In 1988 the United Nations published the Brundtland Report. ‘It was the result of the deliberations of an impressive panel of international experts chaired by the Prime Minister of Norway and convened as the World Commission on the Environment and Development. It ought to be compulsory reading for every educator in the world.’ That statement was made by the late Professor Hedley Beare, Professor of Education, University of Melbourne, in The Curriculum for the 1990s. A New Package or a New Spirit?’ published by the Australian College of Education, 1989. It required STEAM at least. Not this 2020 separation of STEM from HASS. Hedley Beare wrote: ‘Since the Earth is a living entity. The Earth can become sick.

He went on, quoting the Brundtland Report: ‘Most of today’s decision-makers – it was 1988 – will be dead by the time Earth feels the full impact of illnesses like: acid precipitation, global warming, ozone depletion, or wide spread desertification and species loss. In 2020 we feel it happening. Still, we have corporations, governments ignoring the evidence.

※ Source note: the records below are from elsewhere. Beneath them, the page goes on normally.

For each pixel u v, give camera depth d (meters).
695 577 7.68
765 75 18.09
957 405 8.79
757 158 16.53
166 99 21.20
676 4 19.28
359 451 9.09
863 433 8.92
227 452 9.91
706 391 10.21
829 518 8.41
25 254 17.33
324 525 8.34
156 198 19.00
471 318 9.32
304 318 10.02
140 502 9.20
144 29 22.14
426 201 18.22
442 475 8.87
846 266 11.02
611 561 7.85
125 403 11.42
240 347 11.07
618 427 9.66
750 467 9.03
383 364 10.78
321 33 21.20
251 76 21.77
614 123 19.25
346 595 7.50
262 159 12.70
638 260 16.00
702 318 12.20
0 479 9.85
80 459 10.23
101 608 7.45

Australian climate change policy to 2015: a chronology.
In 1976 the Australian Academy of Sciences reported – ‘human activities are likely to contribute to warming.’ In 1979 the first International Conference on climate change was held. In 1989 Hedley Beare was encouraging educators to face the future needs of our young people. Brundtland saw young people, in 1988, as needing to lead the charge. How old ARE they now? It is the adults who do the voting!
Australia had a Hawke Labor government From 1984. In 1989 it considered emissions targets. In 1990 we adopted the Toronto Target. In 1992 the government set up the National Greenhouse Response Strategy (NGRS), endorsed by every State in the Federation. In 1994, Australia met its first commitment to the UN Framework Convention on Climate Change – the UNFCCC. [Remember this. Corporations, not wanting to change, had the language softened from the more urgent sound of ‘global warming’.]

Then came 1996 and the influence of climate deniers in the media. Finally, we established a carbon price mechanism from 2010 to 2012. [The Coalition government was defeated in 2007.] ] Our emissions were going down! Then came 2013 and according to the new Australian Prime Minister, ‘climate change [was] crap’. Our human contributions to climate change were rejected. In 2020, we have a Coalition government opening the door to oil and gas exploration in and near the Ningaloo Reef and near Sharks Bay, a World Heritage site on the coast of Western Australia. And there’s logging. This Federal government is talking about a gas-led, fossil fuel so-called ‘transition’, not aiming for zero emissions by 2050! Nor is it willing to establish the independent, national environmental protection authority, as advised in Graham Samuel’s interim report, to save Australia’s fire, drought and flood ridden, fragile environments from State and /or Federal politicking and corporate profiteering. NOW – Australia’s National Farmers’ Federation wants a climate policy!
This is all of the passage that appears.